Barack Obama citou um dos grandes desafios da nação: "É saber se iremos manter a liderança norte-americana que fez do país não só um lugar no mapa, mas uma luz no mundo." Entre alguns feitos de seu governo que possibilitaram o início da recuperação econômica, o presidente lembrou que os cidadãos viveram "mudanças doloridas", e que agora a competição se estende muito além das fronteiras.

"Nesse meio tempo, países como China e Índia perceberam que, com essas mudanças, elas poderiam competir nesse novo mundo." O Congresso ouviu um chamado à criatividade, inovação, para que os Estados Unidos continuem criando ideias bem-sucedidas como Google e Facebook, nesse que foi classificado como "momento Sputnik da nossa época".

Metas internas

Uma das propostas de Obama para conduzir o país a essa nova era é o corte de subsídios para a indústria petrolífera. "Vamos deixar de investir na energia de ontem e investir no futuro". O presidente quer colocar um milhão de carros elétricos nas ruas até 2015 e possibilitar que, até 2035, 80% das casas sejam abastecidas com energia de fonte renovável.
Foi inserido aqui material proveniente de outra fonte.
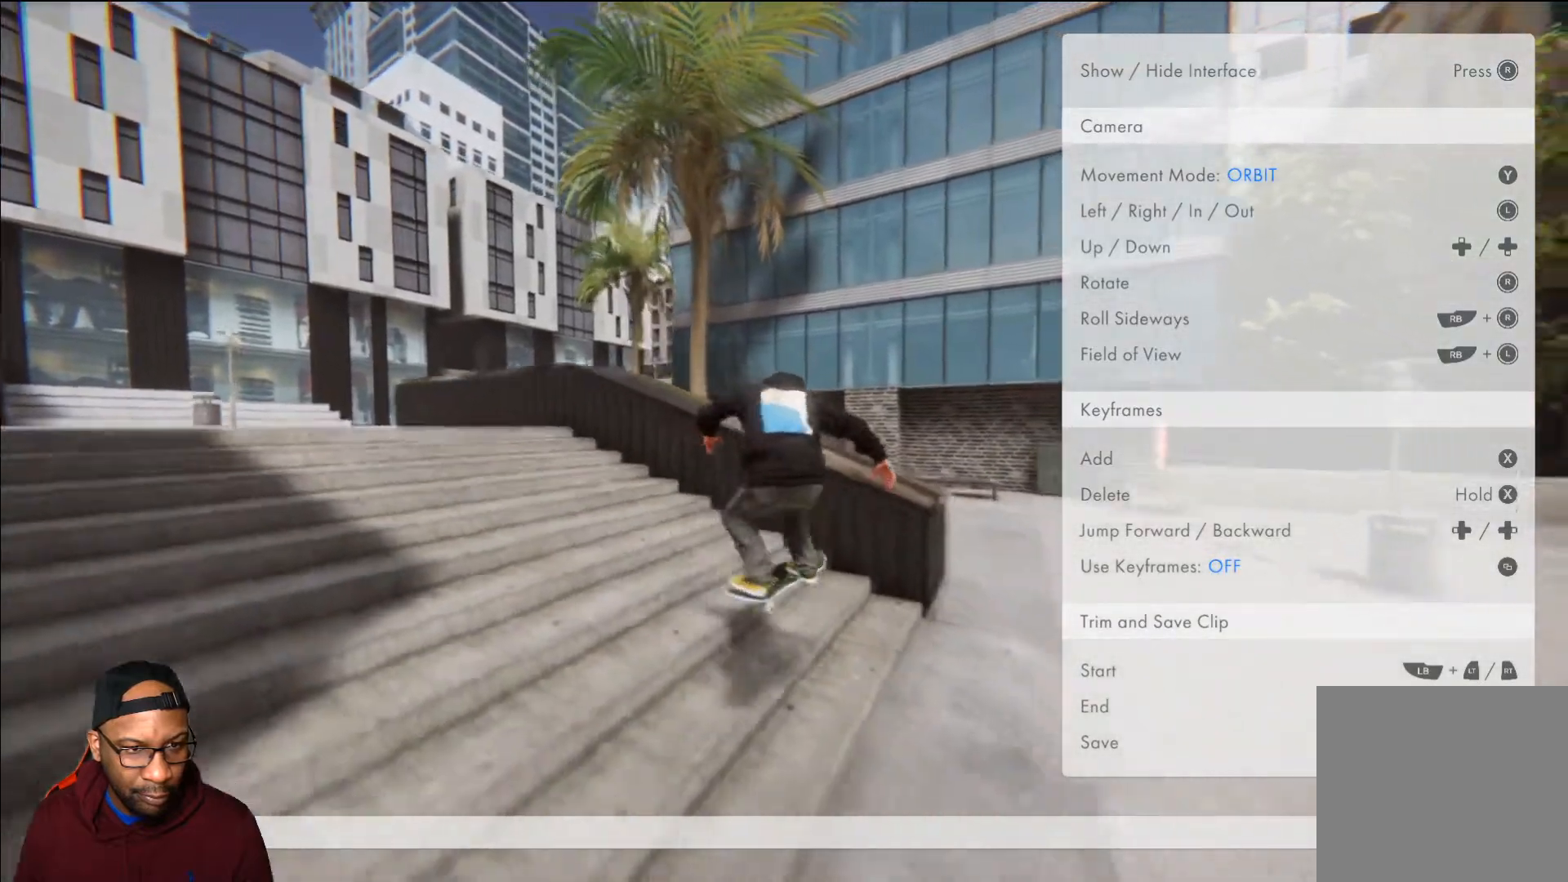
{"buttons": ["R2"], "left_stick": "center", "right_stick": "center", "events": []}
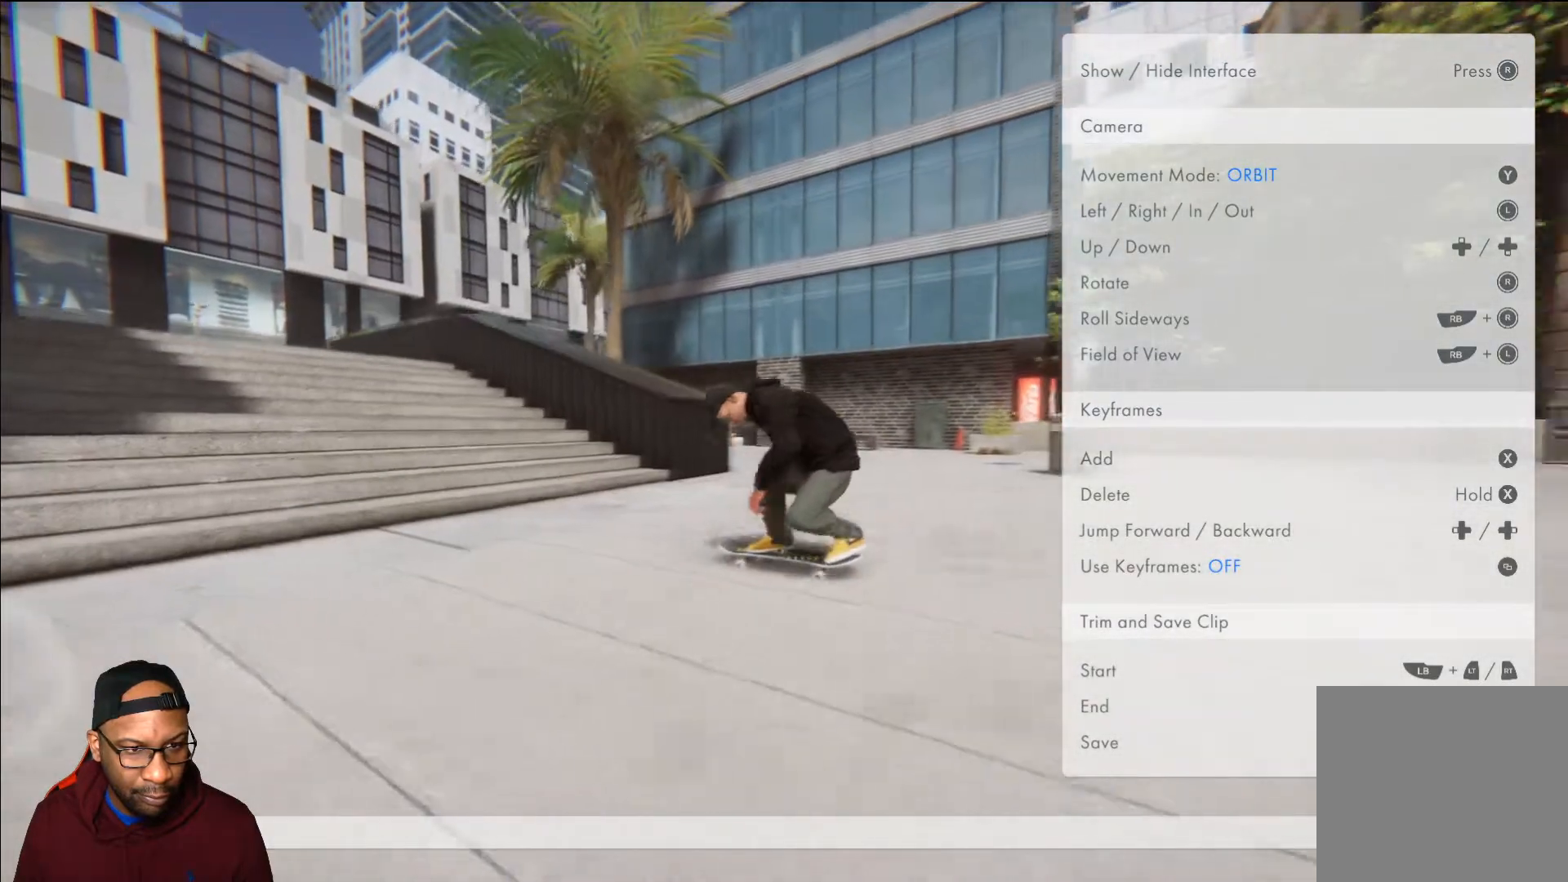
{"buttons": ["R2"], "left_stick": "center", "right_stick": "center", "events": []}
O presidente também quer reforçar o sistema educacional do país, onde apenas 25% dos estudantes finalizam o ensino médio. Obama conclamou a população a não discriminar os filhos de imigrantes ilegais que frequentam as escolas do país, que são confrontados todos os dias "com a ameaça da deportação".
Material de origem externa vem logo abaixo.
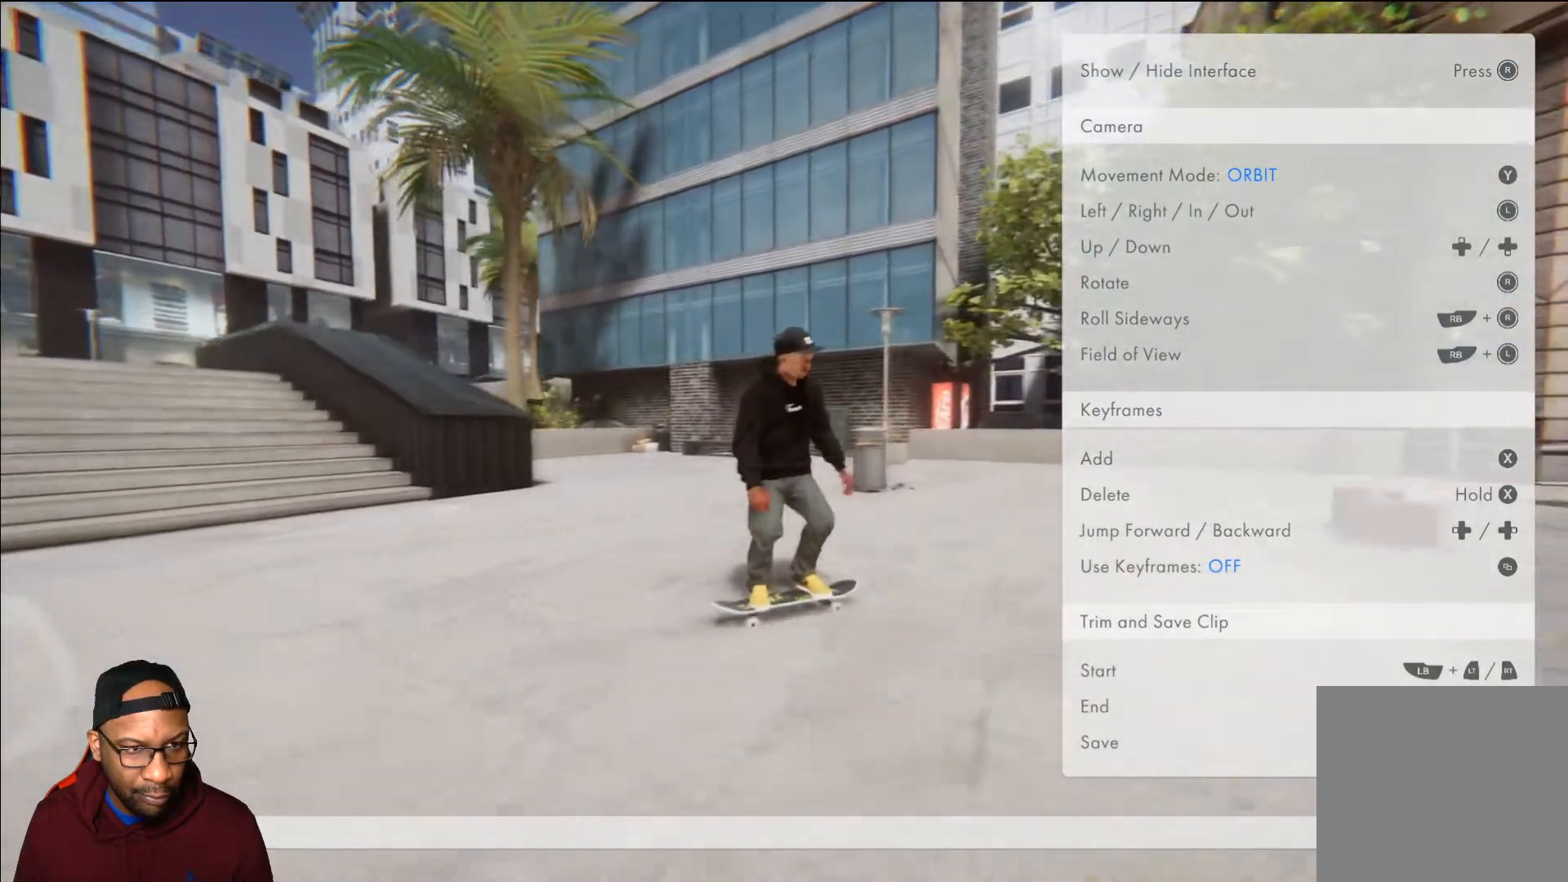
{"buttons": ["R2"], "left_stick": "center", "right_stick": "center", "events": []}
Os Estados Unidos também querem investir em infraestrutura – a China destina 9% do PIB na área, Europa 5% e EUA apenas 2%. Obama disse que o Congresso receberá em breve a proposta do novo orçamento, e defendeu o corte nos gastos para reduzir o déficit público e a redução de benefícios fiscais para os mais ricos, numa disputa que deve polarizar a instituição.

Relações com o mundo

Barack Obama pediu aos congressistas para que aprovem o acordo comercial com a Coreia do Sul "o mais rápido possível" – segundo o presidente, ele criará 70 mil empregos no país.

Mais ao fim de seu discurso, o líder ressaltou a importância de um maior engajamento nas relações externas – e prometeu visitar o Brasil em março para buscar novos pactos.
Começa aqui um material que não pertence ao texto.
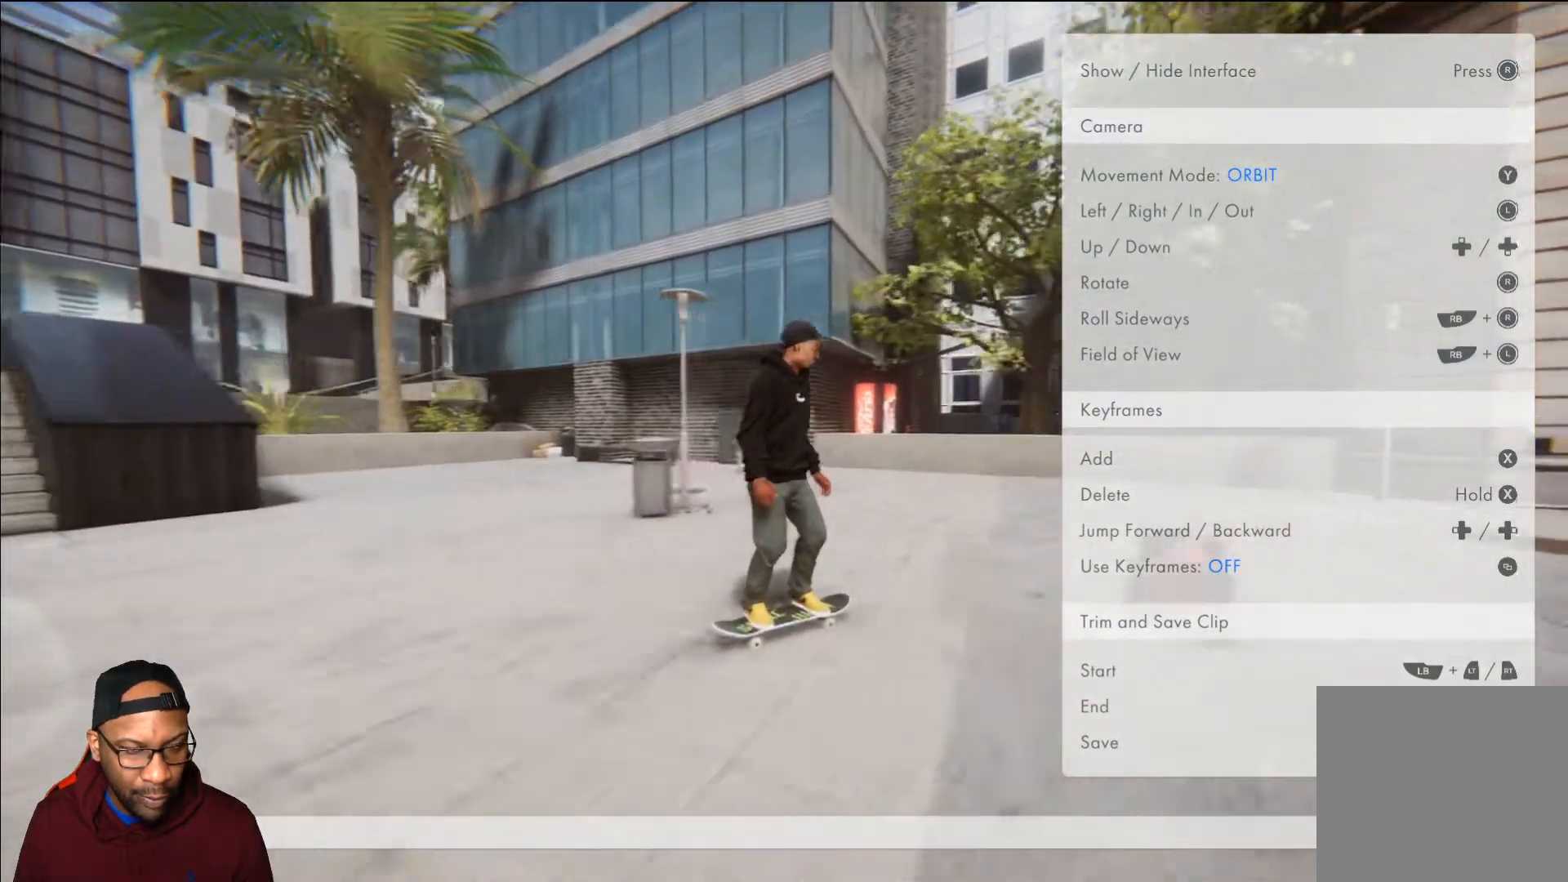
{"buttons": [], "left_stick": "center", "right_stick": "center", "events": [[167, "R2", "up"]]}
"Nenhuma parede separa o leste do oeste", analisou Obama sobre a interdependência das economias, políticas externas e segurança. O presidente lembrou que "a guerra no Iraque está chegando ao fim" e prometeu o início da retirada das tropas do Afeganistão a partir de julho.

Enquanto falava sobre a guerra contra o radicalismo islâmico e o terrorismo, o presidente ressaltou, no entanto, que os Estados Unidos continuam sendo o país da liberdade e que "os muçulmanos norte-americanos são parte da família americana".

O chefe de governo pediu que Coreia do Norte abandone suas armas nucleares e assegurou que seu governo continuará liderando as negociações para que armas desse tipo nunca caiam nas mãos de terroristas.

Contando o exemplo de cidadãos norte-americanos, até então anônimos, e presentes na plateia, Obama finalizou seu discurso afirmando que os Estados Unidos continuam sendo "a terra onde tudo é possível, a terra dos sonhos", ainda no esforço para elevar a autoestima de sua nação.